Material for this task START
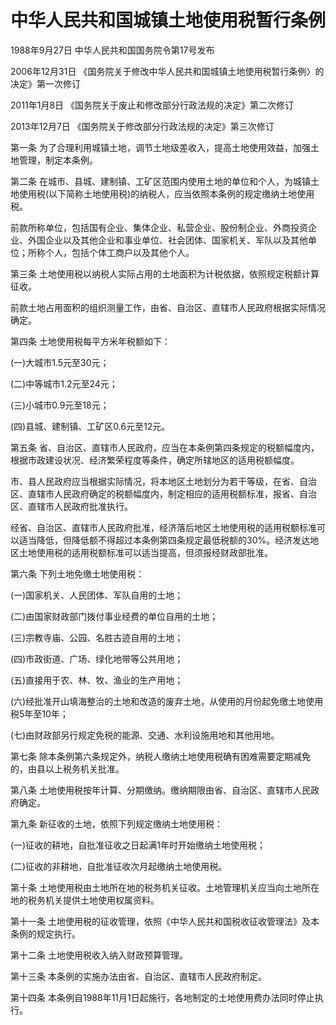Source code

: # 中华人民共和国城镇土地使用税暂行条例

1988年9月27日 中华人民共和国国务院令第17号发布　

2006年12月31日 《国务院关于修改中华人民共和国城镇土地使用税暂行条例〉的决定》第一次修订　

2011年1月8日 《国务院关于废止和修改部分行政法规的决定》第二次修订　

2013年12月7日 《国务院关于修改部分行政法规的决定》第三次修订　



第一条 为了合理利用城镇土地，调节土地级差收入，提高土地使用效益，加强土地管理，制定本条例。

第二条 在城市、县城、建制镇、工矿区范围内使用土地的单位和个人，为城镇土地使用税(以下简称土地使用税)的纳税人，应当依照本条例的规定缴纳土地使用税。

前款所称单位，包括国有企业、集体企业、私营企业、股份制企业、外商投资企业、外国企业以及其他企业和事业单位、社会团体、国家机关、军队以及其他单位；所称个人，包括个体工商户以及其他个人。

第三条 土地使用税以纳税人实际占用的土地面积为计税依据，依照规定税额计算征收。

前款土地占用面积的组织测量工作，由省、自治区、直辖市人民政府根据实际情况确定。

第四条 土地使用税每平方米年税额如下：

(一)大城市1.5元至30元；

(二)中等城市1.2元至24元；

(三)小城市0.9元至18元；

(四)县城、建制镇、工矿区0.6元至12元。

第五条 省、自治区、直辖市人民政府，应当在本条例第四条规定的税额幅度内，根据市政建设状况、经济繁荣程度等条件，确定所辖地区的适用税额幅度。

市、县人民政府应当根据实际情况，将本地区土地划分为若干等级，在省、自治区、直辖市人民政府确定的税额幅度内，制定相应的适用税额标准，报省、自治区、直辖市人民政府批准执行。

经省、自治区、直辖市人民政府批准，经济落后地区土地使用税的适用税额标准可以适当降低，但降低额不得超过本条例第四条规定最低税额的30%。经济发达地区土地使用税的适用税额标准可以适当提高，但须报经财政部批准。

第六条 下列土地免缴土地使用税：

(一)国家机关、人民团体、军队自用的土地；

(二)由国家财政部门拨付事业经费的单位自用的土地；

(三)宗教寺庙、公园、名胜古迹自用的土地；

(四)市政街道、广场、绿化地带等公共用地；

(五)直接用于农、林、牧、渔业的生产用地；

(六)经批准开山填海整治的土地和改造的废弃土地，从使用的月份起免缴土地使用税5年至10年；

(七)由财政部另行规定免税的能源、交通、水利设施用地和其他用地。

第七条 除本条例第六条规定外，纳税人缴纳土地使用税确有困难需要定期减免的，由县以上税务机关批准。

第八条 土地使用税按年计算、分期缴纳。缴纳期限由省、自治区、直辖市人民政府确定。

第九条 新征收的土地，依照下列规定缴纳土地使用税：

(一)征收的耕地，自批准征收之日起满1年时开始缴纳土地使用税；

(二)征收的非耕地，自批准征收次月起缴纳土地使用税。

第十条 土地使用税由土地所在地的税务机关征收。土地管理机关应当向土地所在地的税务机关提供土地使用权属资料。

第十一条 土地使用税的征收管理，依照《中华人民共和国税收征收管理法》及本条例的规定执行。

第十二条 土地使用税收入纳入财政预算管理。

第十三条 本条例的实施办法由省、自治区、直辖市人民政府制定。

第十四条 本条例自1988年11月1日起施行，各地制定的土地使用费办法同时停止执行。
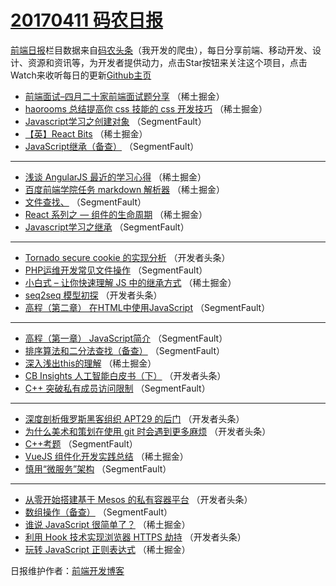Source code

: # [20170411 码农日报](11.md)

[前端日报](https://qdkfweb.cn/c/news)栏目数据来自[码农头条](https://toutiao.qdkfweb.cn/)（我开发的爬虫），每日分享前端、移动开发、设计、资源和资讯等，为开发者提供动力，点击Star按钮来关注这个项目，点击Watch来收听每日的更新[Github主页](https://github.com/kujian/frontendDaily)
* [前端面试&#8211;四月二十家前端面试题分享](https://toutiao.qdkfweb.cn/34166.html) （稀土掘金）
* [haorooms 总结提高你 css 技能的 css 开发技巧](https://toutiao.qdkfweb.cn/34165.html) （稀土掘金）
* [Javascript学习之创建对象](https://toutiao.qdkfweb.cn/34196.html) （SegmentFault）
* [【英】React Bits](https://toutiao.qdkfweb.cn/34174.html) （稀土掘金）
* [JavaScript继承（备查）](https://toutiao.qdkfweb.cn/34199.html) （SegmentFault）

***
* [浅谈 AngularJS 最近的学习心得](https://toutiao.qdkfweb.cn/34173.html) （稀土掘金）
* [百度前端学院任务 markdown 解析器](https://toutiao.qdkfweb.cn/34176.html) （稀土掘金）
* [文件查找、](https://toutiao.qdkfweb.cn/34197.html) （SegmentFault）
* [React 系列之 &#8212; 组件的生命周期](https://toutiao.qdkfweb.cn/34167.html) （稀土掘金）
* [Javascript学习之继承](https://toutiao.qdkfweb.cn/34201.html) （SegmentFault）

***
* [Tornado secure cookie 的实现分析](https://toutiao.qdkfweb.cn/34226.html) （开发者头条）
* [PHP运维开发常见文件操作](https://toutiao.qdkfweb.cn/34202.html) （SegmentFault）
* [小白式 &#8211; 让你快速理解 JS 中的继承方式](https://toutiao.qdkfweb.cn/34172.html) （稀土掘金）
* [seq2seq 模型初探](https://toutiao.qdkfweb.cn/34231.html) （开发者头条）
* [高程（第二章） 在HTML中使用JavaScript](https://toutiao.qdkfweb.cn/34188.html) （SegmentFault）

***
* [高程（第一章） JavaScript简介](https://toutiao.qdkfweb.cn/34189.html) （SegmentFault）
* [排序算法和二分法查找（备查）](https://toutiao.qdkfweb.cn/34200.html) （SegmentFault）
* [深入浅出this的理解](https://toutiao.qdkfweb.cn/34170.html) （稀土掘金）
* [CB Insights 人工智能白皮书（下）](https://toutiao.qdkfweb.cn/34227.html) （开发者头条）
* [C++ 突破私有成员访问限制](https://toutiao.qdkfweb.cn/34193.html) （SegmentFault）

***
* [深度剖析俄罗斯黑客组织 APT29 的后门](https://toutiao.qdkfweb.cn/34228.html) （开发者头条）
* [为什么美术和策划在使用 git 时会遇到更多麻烦](https://toutiao.qdkfweb.cn/34218.html) （开发者头条）
* [C++考题](https://toutiao.qdkfweb.cn/34194.html) （SegmentFault）
* [VueJS 组件化开发实践总结](https://toutiao.qdkfweb.cn/34164.html) （稀土掘金）
* [慎用“微服务”架构](https://toutiao.qdkfweb.cn/34186.html) （SegmentFault）

***
* [从零开始搭建基于 Mesos 的私有容器平台](https://toutiao.qdkfweb.cn/34232.html) （开发者头条）
* [数组操作（备查）](https://toutiao.qdkfweb.cn/34198.html) （SegmentFault）
* [谁说 JavaScript 很简单了？](https://toutiao.qdkfweb.cn/34169.html) （稀土掘金）
* [利用 Hook 技术实现浏览器 HTTPS 劫持](https://toutiao.qdkfweb.cn/34224.html) （开发者头条）
* [玩转 JavaScript 正则表达式](https://toutiao.qdkfweb.cn/34159.html) （稀土掘金）

日报维护作者：[前端开发博客](https://qdkfweb.cn/) 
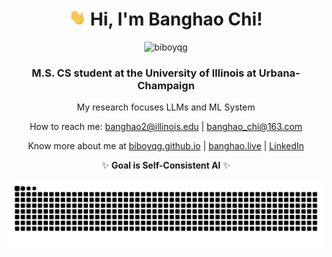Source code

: <h1 align="center"><img src="assets/hi.gif" height="26" alt="wave"/> Hi, I'm Banghao Chi!</h1>

<div align="center">

<p align="center"> <img src="https://komarev.com/ghpvc/?username=biboyqg&label=Profile%20views&color=0e75b6&style=flat" alt="biboyqg" /> </p>

</div>

<h3 align="center">M.S. CS student at the University of Illinois at Urbana-Champaign</h3>

<div align="center">

My research focuses LLMs and ML System

How to reach me: banghao2@illinois.edu | banghao_chi@163.com

Know more about me at [biboyqg.github.io](https://biboyqg.github.io/) | [banghao.live](https://banghao.live) | [LinkedIn](https://www.linkedin.com/in/banghao-chi-550737276/)

✨ **Goal is Self-Consistent AI** ✨

<picture>
  <source media="(prefers-color-scheme: dark)" srcset="https://raw.githubusercontent.com/BiboyQG/BiboyQG/output/github-contribution-grid-snake-dark.svg">
  <source media="(prefers-color-scheme: light)" srcset="https://raw.githubusercontent.com/BiboyQG/BiboyQG/output/github-contribution-grid-snake.svg">
  <img alt="github contribution grid snake animation" src="https://raw.githubusercontent.com/BiboyQG/BiboyQG/output/github-contribution-grid-snake.svg">
</picture>

</div>
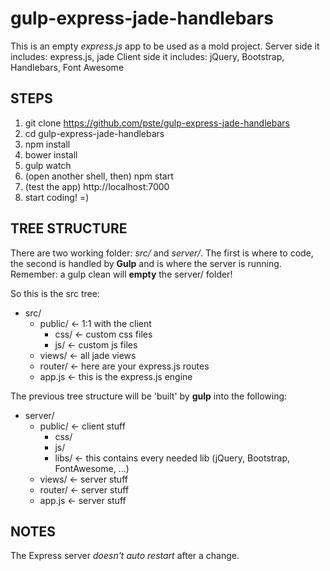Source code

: # gulp-express-jade-handlebars

This is an empty *express.js* app to be used as a mold project.
Server side it includes: express.js, jade
Client side it includes: jQuery, Bootstrap, Handlebars, Font Awesome

## STEPS

1. git clone https://github.com/pste/gulp-express-jade-handlebars
2. cd gulp-express-jade-handlebars
3. npm install
4. bower install
5. gulp watch
6. (open another shell, then) npm start
7. (test the app) http://localhost:7000
8. start coding! =)

## TREE STRUCTURE

There are two working folder: *src/* and *server/*. The first is where to code, the second is handled by **Gulp** and is where the server is running.
Remember: a gulp clean will **empty** the server/ folder!

So this is the src tree:
- src/
  - public/ <- 1:1 with the client
    - css/ <- custom css files
    - js/ <- custom js files
  - views/ <- all jade views
  - router/ <- here are your express.js routes
  - app.js <- this is the express.js engine
  
The previous tree structure will be 'built' by **gulp** into the following:
- server/
  - public/ <- client stuff
    - css/
    - js/
    - libs/ <- this contains every needed lib (jQuery, Bootstrap, FontAwesome, ...)
  - views/ <- server stuff
  - router/ <- server stuff
  - app.js <- server stuff
  
## NOTES

The Express server *doesn't auto restart* after a change.
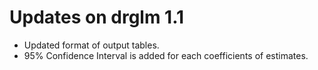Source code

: # Updates on drglm 1.1

* Updated format of output tables.
* 95% Confidence Interval is added for each coefficients of estimates. 
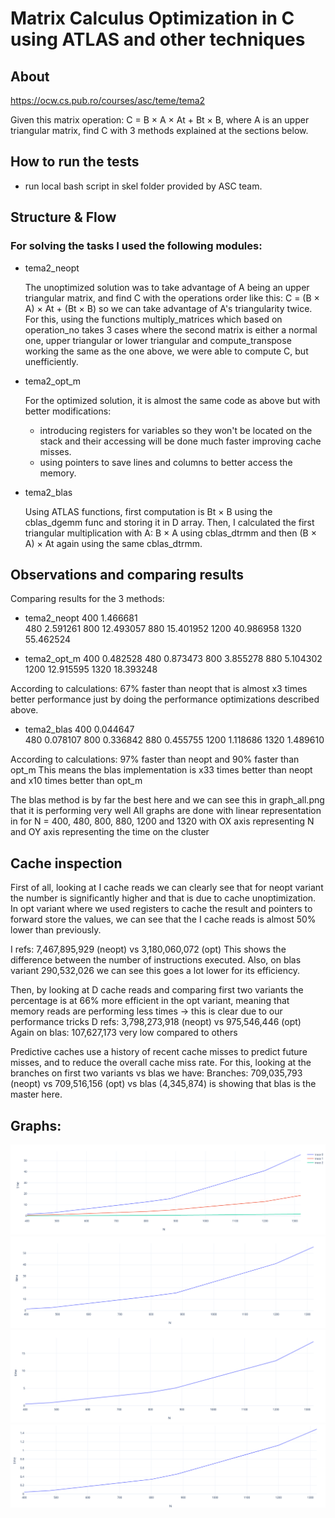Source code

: # Matrix Calculus Optimization in C using ATLAS and other techniques

## About

https://ocw.cs.pub.ro/courses/asc/teme/tema2

Given this matrix operation: C = B × A × At + Bt × B, where A is an upper triangular matrix,
find C with 3 methods explained at the sections below.

## How to run the tests

- run local bash script in skel folder provided by ASC team.

## Structure & Flow

### For solving the tasks I used the following modules:

- tema2_neopt

    The unoptimized solution was to take advantage of A being an upper triangular matrix,
    and find C with the operations order like this: C = (B × A) × At + (Bt × B) so we
    can take advantage of A's triangularity twice. For this, using the functions
    multiply_matrices which based on operation_no takes 3 cases where the second matrix
    is either a normal one, upper triangular or lower triangular and compute_transpose working
    the same as the one above, we were able to compute C, but unefficiently.


- tema2_opt_m

	For the optimized solution, it is almost the same code as above but with better modifications:
	- introducing registers for variables so they won't be located on the stack and their accessing
	will be done much faster improving cache misses.
	- using pointers to save lines and columns to better access the memory.


- tema2_blas

	Using ATLAS functions, first computation is Bt × B using the cblas_dgemm func and storing it in D array.
	Then, I calculated the first triangular multiplication with A: B × A using cblas_dtrmm and then (B × A) × At
	again using the same cblas_dtrmm.
 		

## Observations and comparing results

Comparing results for the 3 methods:

- tema2_neopt
400		1.466681					
480		2.591261
800		12.493057
880		15.401952
1200	40.986958
1320	55.462524

- tema2_opt_m
400		0.482528 
480		0.873473
800		3.855278
880		5.104302
1200	12.915595
1320	18.393248	

According to calculations: 67% faster than neopt that is almost x3 times better performance just by doing 
the performance optimizations described above.

- tema2_blas
400		0.044647	
480		0.078107
800		0.336842
880		0.455755
1200	1.118686
1320	1.489610

According to calculations: 97% faster than neopt and 90% faster than opt_m
This means the blas implementation is x33 times better than neopt and x10 times better than opt_m


The blas method is by far the best here and we can see this in graph_all.png that it is performing very well
All graphs are done with linear representation in for N = 400, 480, 800, 880, 1200 and 1320 with OX axis
representing N and OY axis representing the time on the cluster

## Cache inspection

First of all, looking at I cache reads we can clearly see that for neopt variant the number is significantly
higher and that is due to cache unoptimization. In opt variant where we used registers to cache the result
and pointers to forward store the values, we can see that the I cache reads is almost 50% lower than 
previously.

I   refs:      7,467,895,929 (neopt) vs 3,180,060,072 (opt)
This shows the difference between the number of instructions executed.
Also, on blas variant 290,532,026 we can see this goes a lot lower for its efficiency.

Then, by looking at D cache reads and comparing first two variants the percentage is at 66% more efficient in the
opt variant, meaning that memory reads are performing less times -> this is clear due to our performance tricks
D   refs:      3,798,273,918 (neopt) vs 975,546,446 (opt)
Again on blas: 107,627,173 very low compared to others  


Predictive caches use a history of recent cache misses to predict future misses, and to reduce the overall cache miss rate.
For this, looking at the branches on first two variants vs blas we have:
Branches:        709,035,793 (neopt) vs 709,516,156 (opt) vs blas (4,345,874) is showing that blas is the master here.


## Graphs:

![p1](graph_all.PNG)
![p2](graph_neopt.PNG)
![p3](graph_opt_m.PNG)
![p4](graph_blas.PNG)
Material for this task END
→ **Task**
Set down, unchanged, only those lines above that fall between the line with "- introducing registers" and the line with "Using ATLAS functions, first", the two end lines included.

→ **Task answer**
	- introducing registers for variables so they won't be located on the stack and their accessing
	will be done much faster improving cache misses.
	- using pointers to save lines and columns to better access the memory.


- tema2_blas

	Using ATLAS functions, first computation is Bt × B using the cblas_dgemm func and storing it in D array.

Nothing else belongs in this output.